Instrução a: Enumere todas as pessoas mencionadas pelo nome no excerto sobre Mário Cesariny, tal como nele surgem.

********************

Jorge Trabulo Marques - Jornalista
Tive oportunidade e o
prazer de ser amigo de Mário Cesariny de Vasconcelos, de ter partilhado com ele
variadíssimos e inesquecíveis momentos de agradável convívio, com um dos mais
singulares poetas pintores e do surrealismo português - "Passados 17 anos,
sobre a sua morte - "é uma voz que ainda ecoa" e o seu surrealismo
uma revolta que ainda não perdeu o sentido” - Entre os amigos mais
chegados, a sua presença continua tão forte quanto antes. Como naqueles tempos
passados em redor de uma mesa de café a falar de literatura, de política, de
arte, de tudo.
Outro dos seus grandes amigos e confidente era o mestre Cruzeiro Seixas
O Carismático Poeta e Pintor admirava o meu espírito aventureiro e eu, desde que o conheci, passei também admirar a imagem e a voz de um rosto e de uma personalidade, verdadeiramente invulgar, de um grande poeta de corpo inteiro, frontal e direto sem a pretensão de humilhar ou de superiorizar, mas tão somente ser real e verdadeiro.

********************

Instrução b: Extraia da listagem abaixo cada linha em que figure a palavra "True". Distinga maiúsculas de minúsculas.

Registos extraídos:
********************

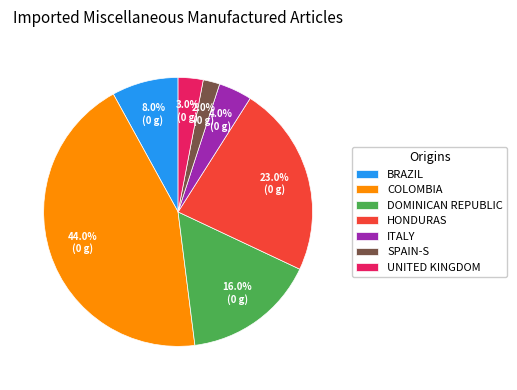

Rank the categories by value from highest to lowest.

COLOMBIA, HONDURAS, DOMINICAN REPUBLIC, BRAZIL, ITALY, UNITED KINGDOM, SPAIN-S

********************

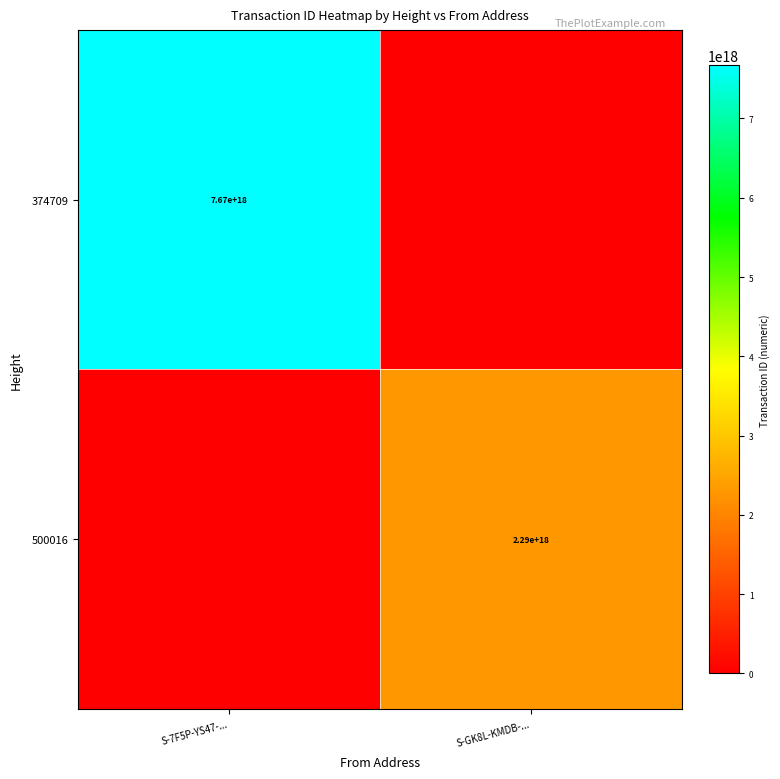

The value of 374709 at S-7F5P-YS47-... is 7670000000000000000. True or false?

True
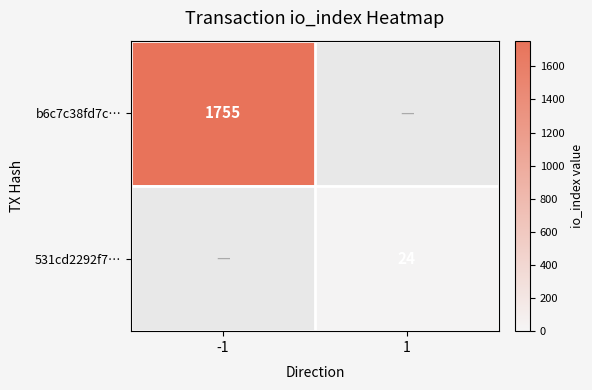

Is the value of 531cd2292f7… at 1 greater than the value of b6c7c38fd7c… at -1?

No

********************

Resposta escrita a:
- Jorge Trabulo Marques
- Mário Cesariny de Vasconcelos
- Cruzeiro Seixas

Resposta escrita b:
The value of 374709 at S-7F5P-YS47-... is 7670000000000000000. True or false?
True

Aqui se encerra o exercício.